I shoot RAW files and process in Lightroom.
There is no such thing as an unprocessed image — simply automated processing. The color rendition to match the light sources, choosing the right range of values to make a good exposure, etc. are all basic things.
In the old days, prints would choose the paper grade and exposure time, and you would do “dodging and burning” while making the exposure, and then you chose the developer and timings for the process.
So when I shot my wife’s photo for example, I did it outdoors in the shade against a white reflector I just taped up to use as a background. Those are choices too! Then the first “processing” step is choosing which of 10 or so exposures to use.

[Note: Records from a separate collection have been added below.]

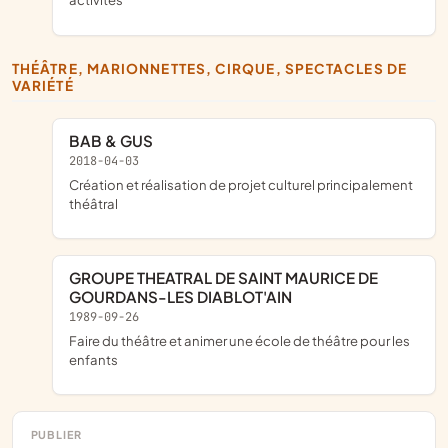
THÉÂTRE, MARIONNETTES, CIRQUE, SPECTACLES DE
VARIÉTÉ
BAB & GUS
2018-04-03
création et réalisation de projet culturel principalement
théâtral
GROUPE THEATRAL DE SAINT MAURICE DE
GOURDANS-LES DIABLOT'AIN
1989-09-26
faire du théâtre et animer une école de théâtre pour les
enfants
PUBLIER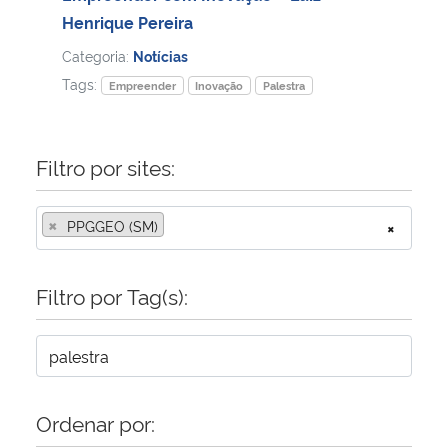
Henrique Pereira
Categoria:
Notícias
Tags:
Empreender
Inovação
Palestra
Filtro por sites:
×
PPGGEO (SM)
×
Filtro por Tag(s):
Ordenar por: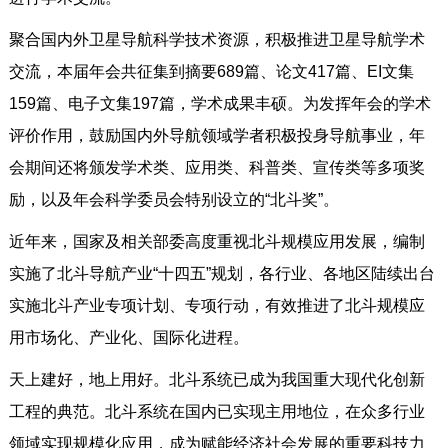
聚合国内外卫星导航科学技术资源，积极推进卫星导航学术
交流，本届年会共征集到摘要689篇、论文417篇、EI文集
159篇、电子文集197篇，学术成果丰硕。为发挥年会的学术
评价作用，鼓励国内外导航领域学者积极投身导航事业，年
会期间还将颁发学术类、应用类、科普类、宣传类等多项奖
励，以及年会科学委员会特别设立的“北斗奖”。
近年来，国家及相关部委高度重视北斗规模应用发展，编制
实施了北斗导航产业“十四五”规划，各行业、各地区陆续出台
实施北斗产业专项计划、专项行动，有效推进了北斗规模应
用市场化、产业化、国际化进程。
天上建好，地上用好。北斗系统已成为我国重大现代化创新
工程的典范。北斗系统在国内已实现主用地位，在众多行业
领域实现规模化应用，成为赋能经济社会发展的重要科技力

A burst taken over the span of one second will show different eye positions etc. especially if a blink was taking place.
Then, I used the relevant control to indicate that the background should be neutral in color. This is not changing the color, as it would be if you started with a finished jpeg file that was blue, orange, or buff when it should be grey as it was in life. This is interpreting the raw data to match the light source.
Now the background should be uniform white, not showing cloth folds or anything. That's the brightest thing in the picture, so setting the detailed exposure settings (whites and highlights, in addition to overall exposure control) can push that up while coordinating with the main slider to make the skin look exposed right.
Note that this is the opposite of what an automated system might guess — recovering blown out highlights, bringing out details of the wrinkles in the cloth.
No Photoshop (or explicit pixel manipulation) required. That's just what a good picture takes to make.